## Supplied data
** START **

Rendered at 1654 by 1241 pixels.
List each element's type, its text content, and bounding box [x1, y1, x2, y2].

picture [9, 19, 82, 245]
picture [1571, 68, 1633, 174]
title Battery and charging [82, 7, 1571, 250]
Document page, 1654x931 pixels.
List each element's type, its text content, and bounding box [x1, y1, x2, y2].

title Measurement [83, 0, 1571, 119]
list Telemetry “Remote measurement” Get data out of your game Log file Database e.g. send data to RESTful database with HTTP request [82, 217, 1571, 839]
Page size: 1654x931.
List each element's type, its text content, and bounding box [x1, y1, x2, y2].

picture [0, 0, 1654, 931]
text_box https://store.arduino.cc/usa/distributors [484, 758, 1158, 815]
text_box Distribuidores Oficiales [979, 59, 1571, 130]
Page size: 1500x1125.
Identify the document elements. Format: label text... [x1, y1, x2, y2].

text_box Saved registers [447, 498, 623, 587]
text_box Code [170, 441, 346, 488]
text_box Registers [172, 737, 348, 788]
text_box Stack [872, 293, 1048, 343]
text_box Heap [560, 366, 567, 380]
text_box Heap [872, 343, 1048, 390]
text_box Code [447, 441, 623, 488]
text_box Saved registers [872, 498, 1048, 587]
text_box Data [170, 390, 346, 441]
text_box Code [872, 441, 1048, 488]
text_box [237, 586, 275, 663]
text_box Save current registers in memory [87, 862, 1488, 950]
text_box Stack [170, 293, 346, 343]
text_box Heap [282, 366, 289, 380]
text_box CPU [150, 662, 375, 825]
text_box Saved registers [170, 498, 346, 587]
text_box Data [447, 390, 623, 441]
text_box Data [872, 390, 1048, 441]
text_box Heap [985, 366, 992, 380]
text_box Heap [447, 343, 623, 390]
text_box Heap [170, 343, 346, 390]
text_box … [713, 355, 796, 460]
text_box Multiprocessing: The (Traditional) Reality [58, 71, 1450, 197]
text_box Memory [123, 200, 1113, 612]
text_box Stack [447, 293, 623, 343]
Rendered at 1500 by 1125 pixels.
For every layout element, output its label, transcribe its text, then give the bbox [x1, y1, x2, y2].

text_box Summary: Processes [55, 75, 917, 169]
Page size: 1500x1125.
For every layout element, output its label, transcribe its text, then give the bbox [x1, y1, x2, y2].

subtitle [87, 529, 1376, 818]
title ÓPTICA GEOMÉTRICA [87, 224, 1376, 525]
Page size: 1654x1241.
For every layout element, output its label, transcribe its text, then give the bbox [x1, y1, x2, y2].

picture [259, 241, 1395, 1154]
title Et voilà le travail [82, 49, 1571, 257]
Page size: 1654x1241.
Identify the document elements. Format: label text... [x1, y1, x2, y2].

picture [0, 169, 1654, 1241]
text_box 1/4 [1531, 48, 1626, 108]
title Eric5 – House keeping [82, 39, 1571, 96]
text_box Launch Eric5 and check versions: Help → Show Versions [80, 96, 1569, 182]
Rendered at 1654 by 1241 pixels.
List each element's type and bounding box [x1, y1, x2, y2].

** END **

Copy every line of the material above word for word, in the same order and with the same line breaks.

## Response below
Rendered at 1654 by 1241 pixels.
List each element's type, its text content, and bounding box [x1, y1, x2, y2].

picture [9, 19, 82, 245]
picture [1571, 68, 1633, 174]
title Battery and charging [82, 7, 1571, 250]
Document page, 1654x931 pixels.
List each element's type, its text content, and bounding box [x1, y1, x2, y2].

title Measurement [83, 0, 1571, 119]
list Telemetry “Remote measurement” Get data out of your game Log file Database e.g. send data to RESTful database with HTTP request [82, 217, 1571, 839]
Page size: 1654x931.
List each element's type, its text content, and bounding box [x1, y1, x2, y2].

picture [0, 0, 1654, 931]
text_box https://store.arduino.cc/usa/distributors [484, 758, 1158, 815]
text_box Distribuidores Oficiales [979, 59, 1571, 130]
Page size: 1500x1125.
Identify the document elements. Format: label text... [x1, y1, x2, y2].

text_box Saved registers [447, 498, 623, 587]
text_box Code [170, 441, 346, 488]
text_box Registers [172, 737, 348, 788]
text_box Stack [872, 293, 1048, 343]
text_box Heap [560, 366, 567, 380]
text_box Heap [872, 343, 1048, 390]
text_box Code [447, 441, 623, 488]
text_box Saved registers [872, 498, 1048, 587]
text_box Data [170, 390, 346, 441]
text_box Code [872, 441, 1048, 488]
text_box [237, 586, 275, 663]
text_box Save current registers in memory [87, 862, 1488, 950]
text_box Stack [170, 293, 346, 343]
text_box Heap [282, 366, 289, 380]
text_box CPU [150, 662, 375, 825]
text_box Saved registers [170, 498, 346, 587]
text_box Data [447, 390, 623, 441]
text_box Data [872, 390, 1048, 441]
text_box Heap [985, 366, 992, 380]
text_box Heap [447, 343, 623, 390]
text_box Heap [170, 343, 346, 390]
text_box … [713, 355, 796, 460]
text_box Multiprocessing: The (Traditional) Reality [58, 71, 1450, 197]
text_box Memory [123, 200, 1113, 612]
text_box Stack [447, 293, 623, 343]
Rendered at 1500 by 1125 pixels.
For every layout element, output its label, transcribe its text, then give the bbox [x1, y1, x2, y2].

text_box Summary: Processes [55, 75, 917, 169]
Page size: 1500x1125.
For every layout element, output its label, transcribe its text, then give the bbox [x1, y1, x2, y2].

subtitle [87, 529, 1376, 818]
title ÓPTICA GEOMÉTRICA [87, 224, 1376, 525]
Page size: 1654x1241.
For every layout element, output its label, transcribe its text, then give the bbox [x1, y1, x2, y2].

picture [259, 241, 1395, 1154]
title Et voilà le travail [82, 49, 1571, 257]
Page size: 1654x1241.
Identify the document elements. Format: label text... [x1, y1, x2, y2].

picture [0, 169, 1654, 1241]
text_box 1/4 [1531, 48, 1626, 108]
title Eric5 – House keeping [82, 39, 1571, 96]
text_box Launch Eric5 and check versions: Help → Show Versions [80, 96, 1569, 182]
Rendered at 1654 by 1241 pixels.
List each element's type and bounding box [x1, y1, x2, y2].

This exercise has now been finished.